A fala foi repercutida na rede social da banda e ocorreu durante uma apresentação em um bar da região central de Campo Grande na noite desta quinta-feira (13).

“Aqui eu preciso ser muito direto, meus amigos. Meus amigos músicos principalmente, profissionais da música, que sabiam do passado dele [Caio]. A gente tem muito músico que tá passando pano, [e que] continua contratando, tocando do lado dele, (...) como se isso não fosse um problema. Mas é um problema sim, a gente precisa fazer alguma coisa”, destacou o vocalista da banda.
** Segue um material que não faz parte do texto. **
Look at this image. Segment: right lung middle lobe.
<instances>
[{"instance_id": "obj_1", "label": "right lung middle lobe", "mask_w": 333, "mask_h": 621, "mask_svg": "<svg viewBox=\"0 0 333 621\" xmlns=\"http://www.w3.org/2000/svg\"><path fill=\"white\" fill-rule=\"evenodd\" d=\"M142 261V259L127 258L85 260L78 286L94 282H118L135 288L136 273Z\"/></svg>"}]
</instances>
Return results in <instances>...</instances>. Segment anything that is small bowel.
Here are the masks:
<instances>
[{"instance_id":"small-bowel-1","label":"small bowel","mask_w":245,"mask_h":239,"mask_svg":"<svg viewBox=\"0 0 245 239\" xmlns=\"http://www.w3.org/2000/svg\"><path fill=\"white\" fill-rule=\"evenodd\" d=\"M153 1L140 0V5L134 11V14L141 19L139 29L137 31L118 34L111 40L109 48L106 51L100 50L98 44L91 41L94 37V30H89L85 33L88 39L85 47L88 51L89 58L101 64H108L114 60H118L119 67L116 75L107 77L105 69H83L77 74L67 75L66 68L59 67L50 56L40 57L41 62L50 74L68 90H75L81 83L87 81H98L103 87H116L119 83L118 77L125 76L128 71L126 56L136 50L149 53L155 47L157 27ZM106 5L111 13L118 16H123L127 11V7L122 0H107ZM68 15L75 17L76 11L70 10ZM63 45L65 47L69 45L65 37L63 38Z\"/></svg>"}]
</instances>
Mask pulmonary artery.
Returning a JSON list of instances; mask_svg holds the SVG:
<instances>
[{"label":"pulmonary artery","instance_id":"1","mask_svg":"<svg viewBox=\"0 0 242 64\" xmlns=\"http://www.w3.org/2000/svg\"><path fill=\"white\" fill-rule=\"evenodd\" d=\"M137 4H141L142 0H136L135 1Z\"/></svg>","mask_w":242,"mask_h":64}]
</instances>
Em quase cinco minutos de pronunciamento, Rafael Barros, emocionado, disse que apesar de ter a vida ceifada de uma forma brutal, Vanessa foi uma mulher incrível, “cheia de luz”, e que sempre esteve nos nossos shows do grupo, com alegria, e de forma vibrante.

Barros disse que o caso de Vanessa, 1º feminicídio do ano em Campo Grande, infelizmente foi mais um em meio ao de tantas mulheres, que mesmo com medida protetiva contra o agressor, não podem se defender. A jornalista foi até a polícia, fez  boletim de ocorrência, conseguiu a medida protetiva, mas mesmo assim, foi assassinada pelo músico.

“A gente não pode tolerar isso, a gente não pode mais fazer de conta que não é da nossa conta. Porque cada vez que a gente ignora, cada vez que a gente relativiza isso, a gente está contribuindo para que isso aconteça de novo, e  principalmente, os homens precisam assumir responsabilidade. A violência contra a mulher não é problema das mulheres, é um problema dos homens e é um problema da gente.”, disse o músico.

Com mais de 160 comentários, a publicação foi aplaudida por internautas e fãs da banda, que aproveitaram o espaço para cobrar um posicionamento de outros cantores e músicos do Estado.

“O silêncio da maioria dos nossos colegas músicos diante desse fato foi ensurdecedor, tristemente ensurdecedor”, diz uma fã da banda.

“Achei que não veria nenhum músico falar sobre o assunto, é muito triste tudo isso, parabéns pela atitude.”, diz outro rapaz. 

Confira a íntegra do pronunciamento divulgado pelo cantor. 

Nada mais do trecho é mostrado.